Provided data:

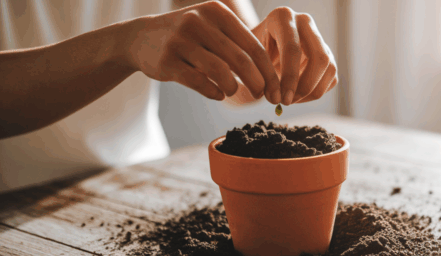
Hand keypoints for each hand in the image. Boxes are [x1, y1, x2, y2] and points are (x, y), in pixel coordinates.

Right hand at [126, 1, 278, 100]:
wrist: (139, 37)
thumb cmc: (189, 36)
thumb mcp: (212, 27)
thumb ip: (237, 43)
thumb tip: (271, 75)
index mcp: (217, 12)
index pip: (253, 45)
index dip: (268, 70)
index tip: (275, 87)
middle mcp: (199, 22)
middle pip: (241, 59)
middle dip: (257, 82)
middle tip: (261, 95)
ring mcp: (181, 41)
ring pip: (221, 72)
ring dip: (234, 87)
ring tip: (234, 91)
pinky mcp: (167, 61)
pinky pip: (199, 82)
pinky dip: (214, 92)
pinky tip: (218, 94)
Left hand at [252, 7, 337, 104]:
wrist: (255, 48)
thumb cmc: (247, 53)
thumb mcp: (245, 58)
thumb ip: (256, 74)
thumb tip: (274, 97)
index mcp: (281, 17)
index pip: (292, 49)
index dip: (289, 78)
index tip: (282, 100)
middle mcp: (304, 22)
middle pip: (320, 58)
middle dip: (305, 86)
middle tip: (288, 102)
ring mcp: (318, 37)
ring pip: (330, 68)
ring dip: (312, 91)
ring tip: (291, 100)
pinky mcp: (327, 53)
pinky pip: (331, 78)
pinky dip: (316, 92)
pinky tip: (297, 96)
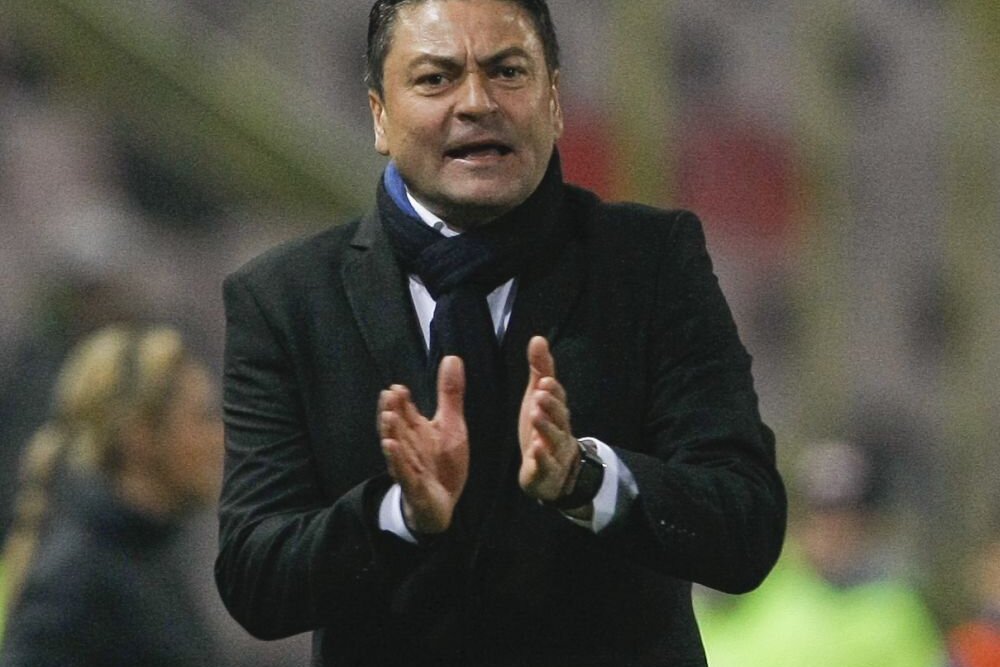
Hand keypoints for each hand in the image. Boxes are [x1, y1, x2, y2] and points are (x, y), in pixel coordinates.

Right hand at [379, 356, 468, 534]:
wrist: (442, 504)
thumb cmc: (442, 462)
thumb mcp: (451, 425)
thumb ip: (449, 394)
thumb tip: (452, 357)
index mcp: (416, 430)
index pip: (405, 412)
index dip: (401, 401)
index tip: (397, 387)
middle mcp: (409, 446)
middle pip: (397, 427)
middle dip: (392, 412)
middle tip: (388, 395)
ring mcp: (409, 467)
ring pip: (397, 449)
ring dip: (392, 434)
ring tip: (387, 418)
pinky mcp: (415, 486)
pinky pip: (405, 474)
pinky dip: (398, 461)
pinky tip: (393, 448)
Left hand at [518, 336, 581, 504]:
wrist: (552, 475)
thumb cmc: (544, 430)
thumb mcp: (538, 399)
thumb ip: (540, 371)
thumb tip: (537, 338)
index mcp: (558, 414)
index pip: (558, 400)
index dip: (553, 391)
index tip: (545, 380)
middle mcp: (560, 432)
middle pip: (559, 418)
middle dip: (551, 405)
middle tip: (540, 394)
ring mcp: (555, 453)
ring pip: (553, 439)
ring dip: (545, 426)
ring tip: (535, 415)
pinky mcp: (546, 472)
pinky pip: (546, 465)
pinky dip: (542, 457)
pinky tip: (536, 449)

Problem to work on: Leave the pictures out and reproduce every record above exactly.

Answer section:
Hand keypoints for each hand in the image. Boxes are [x1, y1, x2, y2] and points are (x, y), in pixel coordinates.

Right hand at [126, 1, 278, 100]:
wrist: (139, 37)
thumb cmc: (189, 36)
thumb mcp: (212, 27)
thumb ip: (237, 43)
thumb tip: (271, 75)
index mcp: (217, 12)
index pip: (253, 45)
index dip: (268, 70)
index tip: (275, 87)
middle mcp: (199, 22)
middle pip: (241, 59)
middle dip: (257, 82)
middle tip: (261, 95)
ring mcp: (181, 41)
ring pip: (221, 72)
ring dip: (234, 87)
ring tip: (234, 91)
pinky mcp: (167, 61)
pinky pip: (199, 82)
pinky dip: (214, 92)
pinky tip: (218, 94)
Left hand at [252, 7, 337, 104]:
wrist: (255, 48)
thumb cmc: (247, 53)
thumb mcp: (245, 58)
thumb ip: (256, 74)
thumb tip: (274, 97)
index mcp: (281, 17)
index pip: (292, 49)
index dip: (289, 78)
index tip: (282, 100)
middle mcp: (304, 22)
middle pip: (320, 58)
middle dip: (305, 86)
middle tip: (288, 102)
ring mcp: (318, 37)
ring pip: (330, 68)
ring dip: (312, 91)
ring tip: (291, 100)
pinky mcp: (327, 53)
pinky pip: (331, 78)
pinky dip: (316, 92)
pinky tip: (297, 96)
Hand keypoints for each hand in the image. Boxes are [x1, y1, x2, y2] and points are (x, y), in pixel coordinates.

Right hand at [379, 356, 468, 534]:
wrist: (442, 504)
thumb cmc: (442, 462)
thumb mcp: (451, 425)
thumb ip: (449, 394)
thumb tip: (452, 357)
index mcp: (416, 430)
index pip: (405, 412)
index dip: (401, 401)
index tip: (397, 387)
middle mcp: (409, 446)
middle pip: (397, 427)
middle dip: (392, 412)
middle tip: (388, 395)
ring mcp: (409, 467)
ring pip: (397, 449)
ring dip: (392, 434)
ring tip: (387, 418)
pinky mcp: (415, 486)
pinky pip: (405, 474)
pinky dip: (398, 461)
pinky tip: (393, 448)
Left hand at [518, 336, 581, 504]:
wrist: (552, 475)
thumb cmc: (544, 430)
thumb mcp: (538, 399)
thumb ip: (540, 371)
thumb tip: (537, 338)
index mcp: (558, 414)
index pip: (558, 400)
index dip: (553, 391)
index tip: (545, 380)
middle mcp: (560, 432)
middle pip: (559, 418)
middle dip: (551, 405)
middle tip: (540, 394)
ring mcp: (555, 453)
ring pip: (553, 439)
ring dip: (545, 426)
ring tip: (535, 415)
pinky mcp: (546, 472)
pinky pip: (546, 465)
pinky dip: (542, 457)
pinky tip: (536, 449)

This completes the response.